INPUT MATERIAL START

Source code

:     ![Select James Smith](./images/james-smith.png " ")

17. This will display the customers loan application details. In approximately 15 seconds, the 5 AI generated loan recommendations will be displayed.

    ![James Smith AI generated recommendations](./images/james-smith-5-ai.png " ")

INPUT MATERIAL END
INPUT MATERIAL START

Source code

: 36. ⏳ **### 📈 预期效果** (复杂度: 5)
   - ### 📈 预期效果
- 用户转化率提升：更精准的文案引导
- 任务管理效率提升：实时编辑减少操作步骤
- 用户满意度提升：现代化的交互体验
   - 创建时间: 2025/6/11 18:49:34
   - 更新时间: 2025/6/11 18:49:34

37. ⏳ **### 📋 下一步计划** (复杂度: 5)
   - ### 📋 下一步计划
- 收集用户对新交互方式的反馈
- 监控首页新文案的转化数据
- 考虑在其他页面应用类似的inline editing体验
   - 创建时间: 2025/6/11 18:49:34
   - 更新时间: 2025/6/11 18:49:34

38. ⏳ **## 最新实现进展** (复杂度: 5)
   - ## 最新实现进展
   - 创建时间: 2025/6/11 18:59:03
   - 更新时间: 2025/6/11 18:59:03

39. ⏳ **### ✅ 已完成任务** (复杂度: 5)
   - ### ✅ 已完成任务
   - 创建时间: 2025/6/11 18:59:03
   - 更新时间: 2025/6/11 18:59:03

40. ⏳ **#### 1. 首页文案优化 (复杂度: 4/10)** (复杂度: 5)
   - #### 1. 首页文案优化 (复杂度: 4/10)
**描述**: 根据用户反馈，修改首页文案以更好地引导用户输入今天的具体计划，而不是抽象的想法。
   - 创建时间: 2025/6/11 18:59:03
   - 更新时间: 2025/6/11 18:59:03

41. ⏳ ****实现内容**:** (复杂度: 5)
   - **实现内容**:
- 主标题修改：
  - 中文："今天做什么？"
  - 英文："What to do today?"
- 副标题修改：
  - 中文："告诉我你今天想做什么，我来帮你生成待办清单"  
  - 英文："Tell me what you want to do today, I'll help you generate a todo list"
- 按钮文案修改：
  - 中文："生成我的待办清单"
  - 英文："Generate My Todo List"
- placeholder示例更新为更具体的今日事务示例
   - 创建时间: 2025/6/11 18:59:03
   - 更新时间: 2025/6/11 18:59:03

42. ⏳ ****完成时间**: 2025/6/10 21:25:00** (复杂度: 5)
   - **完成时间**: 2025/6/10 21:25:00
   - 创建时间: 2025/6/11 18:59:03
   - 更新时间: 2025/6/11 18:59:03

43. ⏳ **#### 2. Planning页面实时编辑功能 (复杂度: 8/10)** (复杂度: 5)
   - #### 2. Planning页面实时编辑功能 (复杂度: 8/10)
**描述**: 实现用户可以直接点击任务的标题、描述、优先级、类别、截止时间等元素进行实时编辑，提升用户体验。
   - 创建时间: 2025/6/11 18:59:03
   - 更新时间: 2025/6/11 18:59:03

INPUT MATERIAL END

Gather every line of the material above that contains the word "today".

*OUTPUT*
  - 英文："What to do today?"
  - 英文："Tell me what you want to do today, I'll help you generate a todo list"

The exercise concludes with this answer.